Task instructions.
Present the lines of all the rows below as a numbered list, skipping blank lines and leaving out the pictures.

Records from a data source

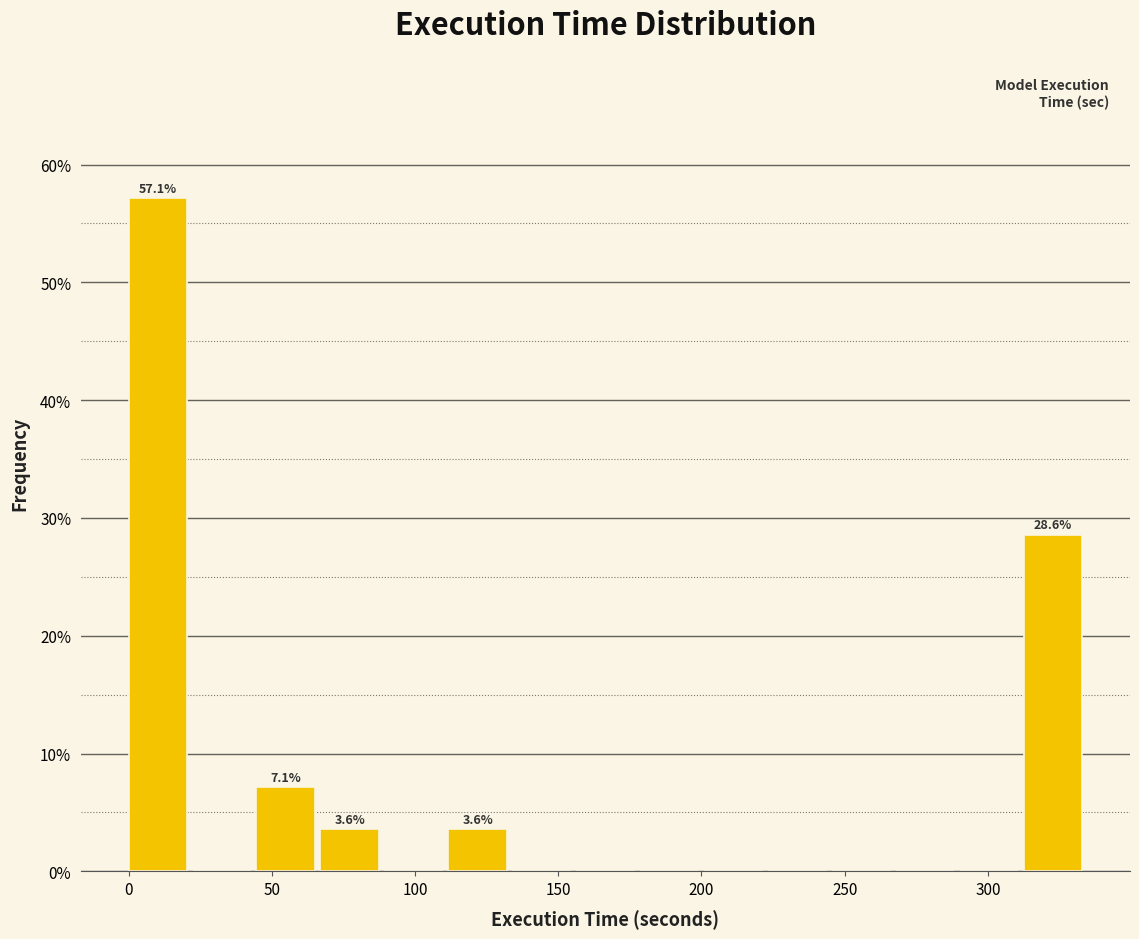

Which range on the x-axis has the tallest bar?

0 to 20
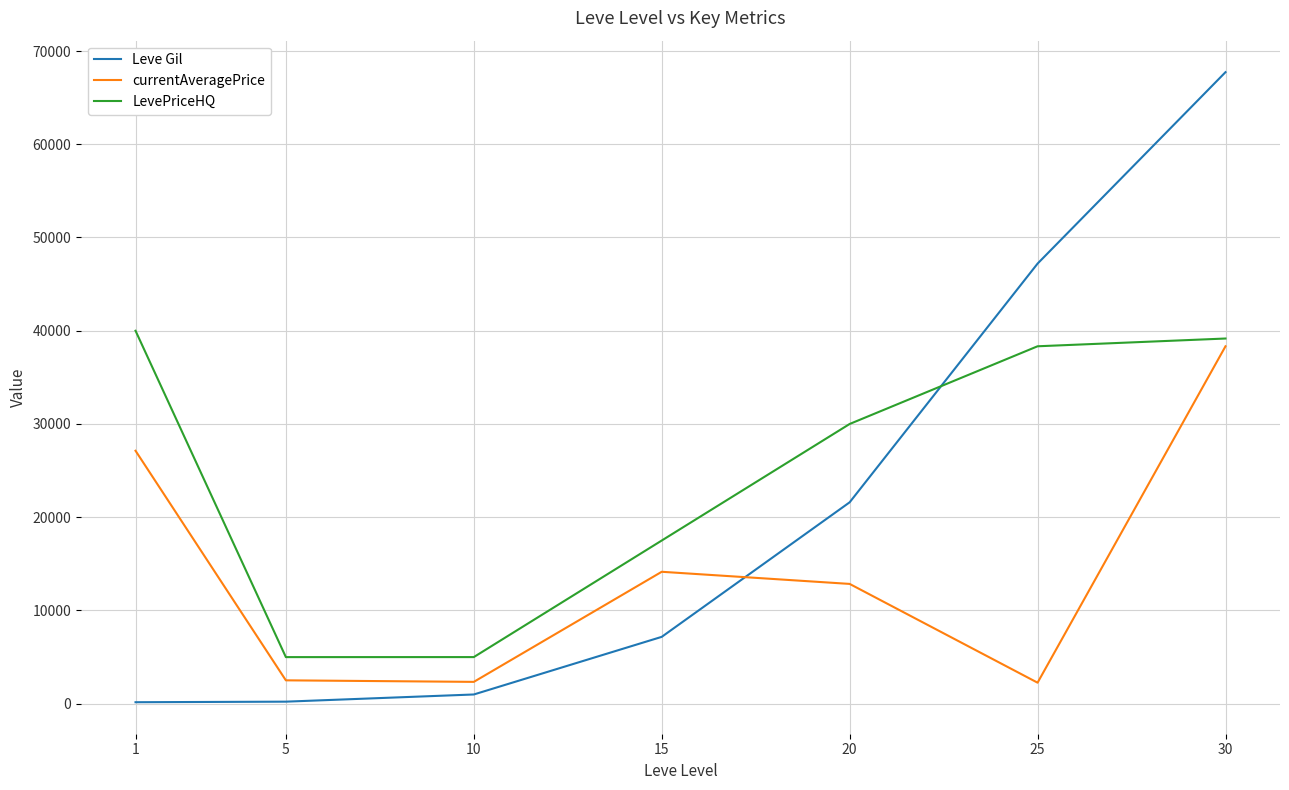

Which category has the highest value in the LevePriceHQ series?

1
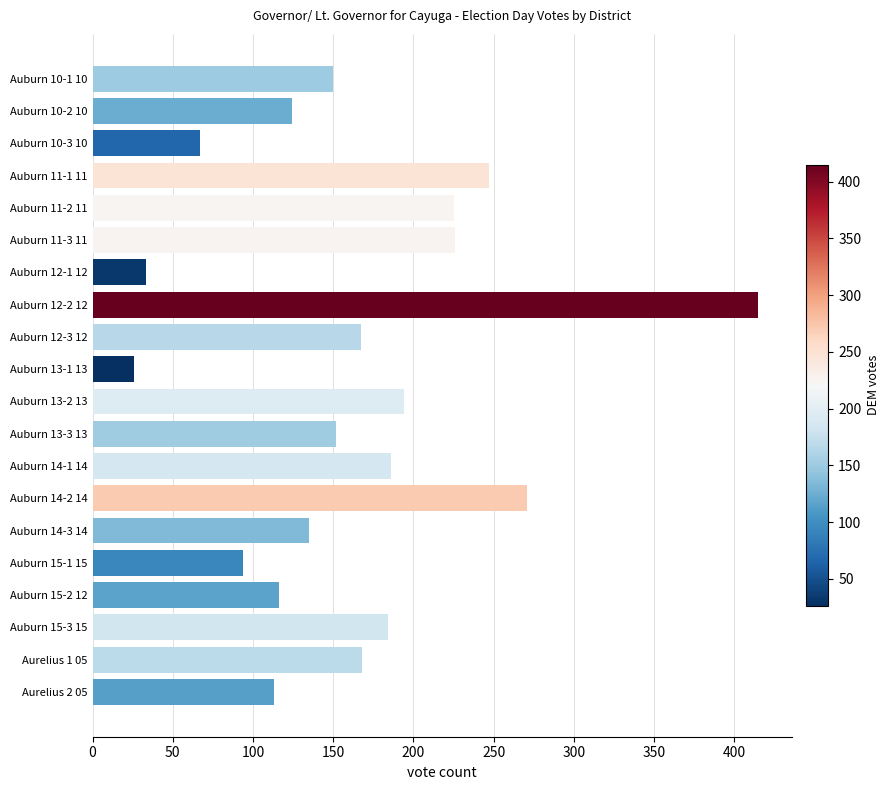

What value does the data have at Auburn 15-2 12, to the nearest 5?

115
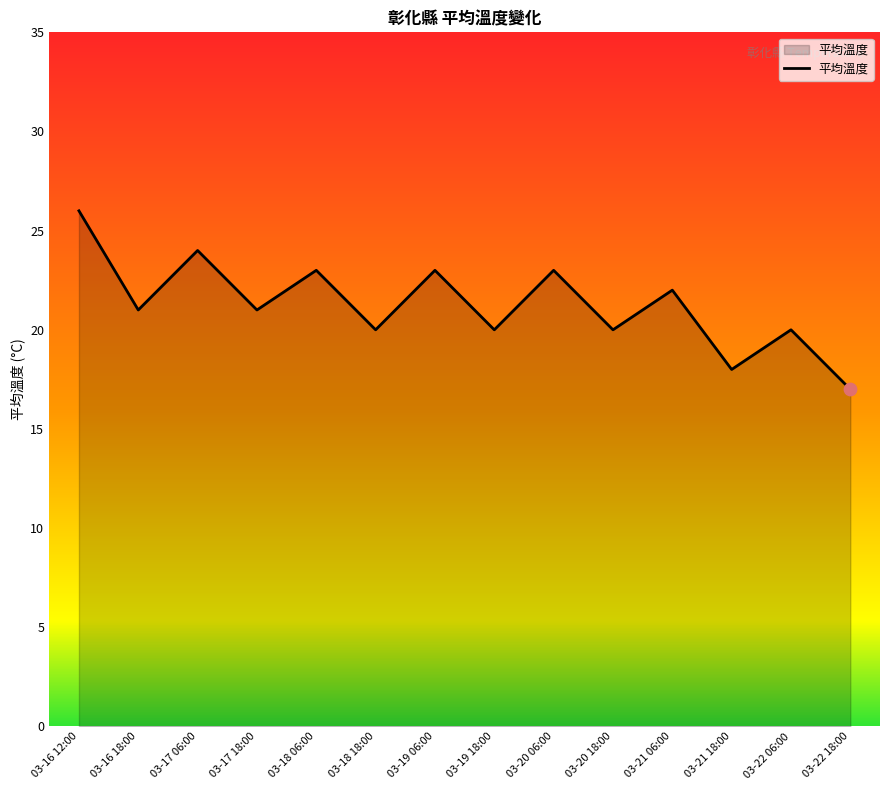

What is the change in value from 03-16 12:00 to 03-20 18:00?

-6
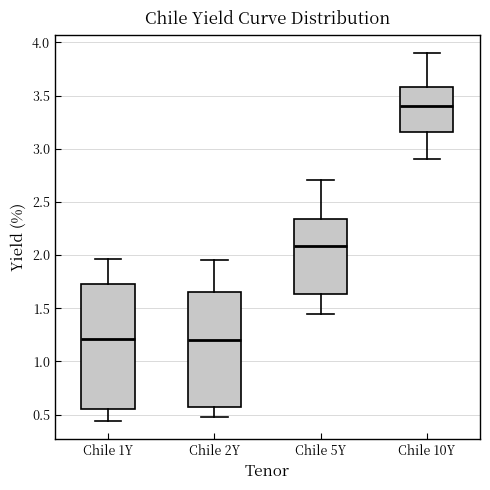

Reading left to right, read every box against the y-axis: the position of its median line, the range the box covers, and the ends of its whiskers. The values are not printed on the chart, so give them approximately, as read against the axis.

Chile 1Y: median 1.20, box 0.55 to 1.75, whiskers 0.45 to 1.95
Chile 2Y: median 1.20, box 0.55 to 1.65, whiskers 0.50 to 1.95
Chile 5Y: median 2.10, box 1.65 to 2.35, whiskers 1.45 to 2.70
Chile 10Y: median 3.40, box 3.15 to 3.60, whiskers 2.90 to 3.90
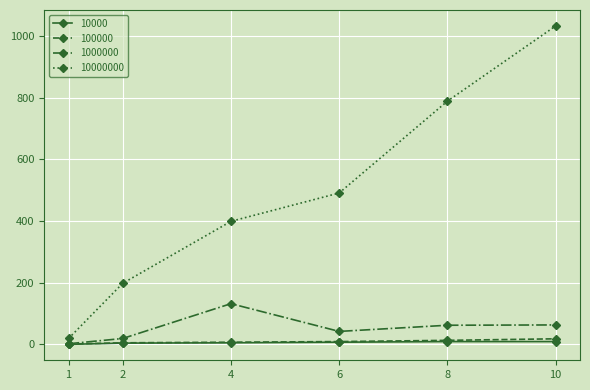

True or false: 1000000 has more than 2 interior local peaks.

False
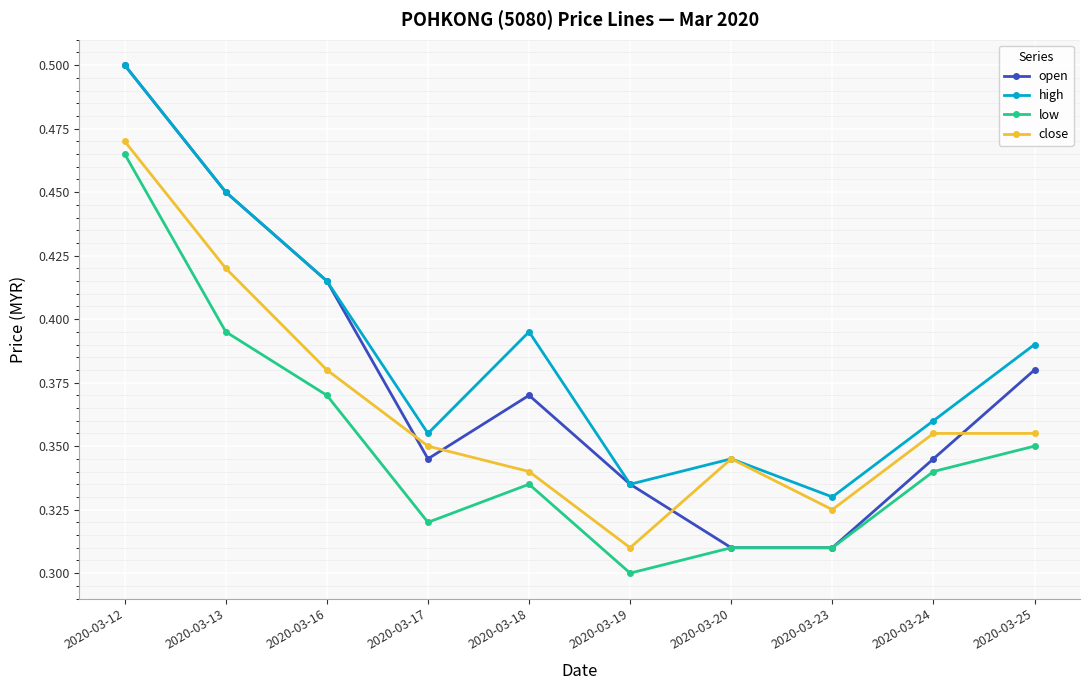

How many categories are shown in the chart?

10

Task response.
1. Which range on the x-axis has the tallest bar?
2. 0 to 20
3. Which category has the highest value in the LevePriceHQ series?
4. 1
5. What value does the data have at Auburn 15-2 12, to the nearest 5?
6. 115
7. What is the change in value from 03-16 12:00 to 03-20 18:00?
8. -6
9. Reading left to right, read every box against the y-axis: the position of its median line, the range the box covers, and the ends of its whiskers. The values are not printed on the chart, so give them approximately, as read against the axis.
10. Chile 1Y: median 1.20, box 0.55 to 1.75, whiskers 0.45 to 1.95
11. Chile 2Y: median 1.20, box 0.55 to 1.65, whiskers 0.50 to 1.95
12. Chile 5Y: median 2.10, box 1.65 to 2.35, whiskers 1.45 to 2.70
13. Chile 10Y: median 3.40, box 3.15 to 3.60, whiskers 2.90 to 3.90
14. True or false: 1000000 has more than 2 interior local peaks.
15. False
16. How many categories are shown in the chart?
17. 10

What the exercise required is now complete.